Somaclonal Variation

The term ‘Soma-clonal variation’ has been used to refer to variation, which has been observed in plants regenerated from cell or tissue culture, but in general not from auxiliary bud or shoot tip culture. Variation arises due to pre-existing inter-cellular variations or induced variation during culture (in most cases). This technique would be of interest where insufficient variation is available to provide the level sought for traits or existing variation is not easily used in breeding. For example, herbicide tolerance is not known to exist in angiosperms which would be difficult to achieve through traditional breeding (Mitchler and Hassig, 1988). This technology has limited application in short or intermediate term improvement programme.

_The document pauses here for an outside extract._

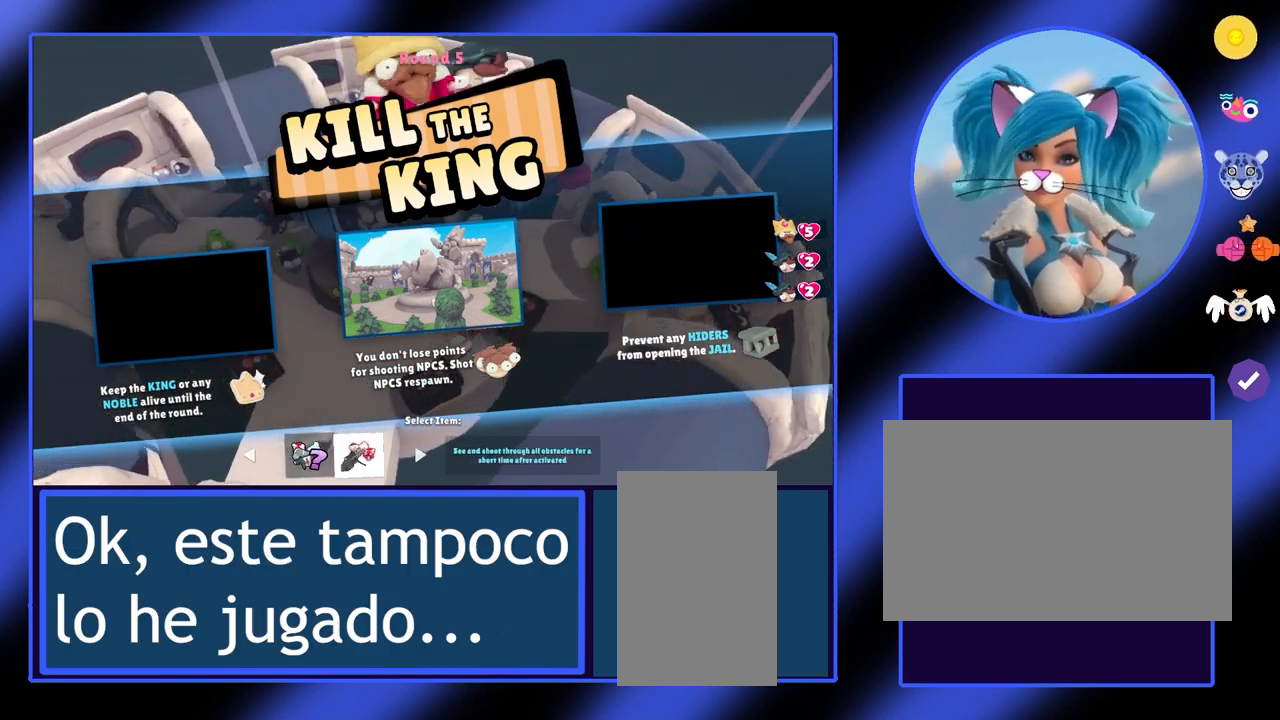
{"keys": [], "mouse": [], "events": []}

Protoplast Fusion, In vitro Embryo Rescue and Haploid Culture

Protoplast fusion comprises removal of cell wall and then fusion of cell contents. The hybrids developed are called somatic hybrids. Protoplast fusion could be important in genetic improvement for which wild relatives constitute extensive and untapped disease resistance gene sources (Haines, 1994). Nucleo-cytoplasmic incompatibility and poor plant regeneration from protoplast limits its application.

In vitro embryo rescue is usually used in fruit trees, to grow embryo that normally would abort due to incompatibility between ovule and embryo development. Mainly used in making crosses across the genera or species. Some early success include Pinus lambertiana X P. armandii (Stone and Duffield, 1950), Populus simonii X P. pyramidallis (Ho, 1987). Its application in tree species is impeded by difficulties in development of protocol.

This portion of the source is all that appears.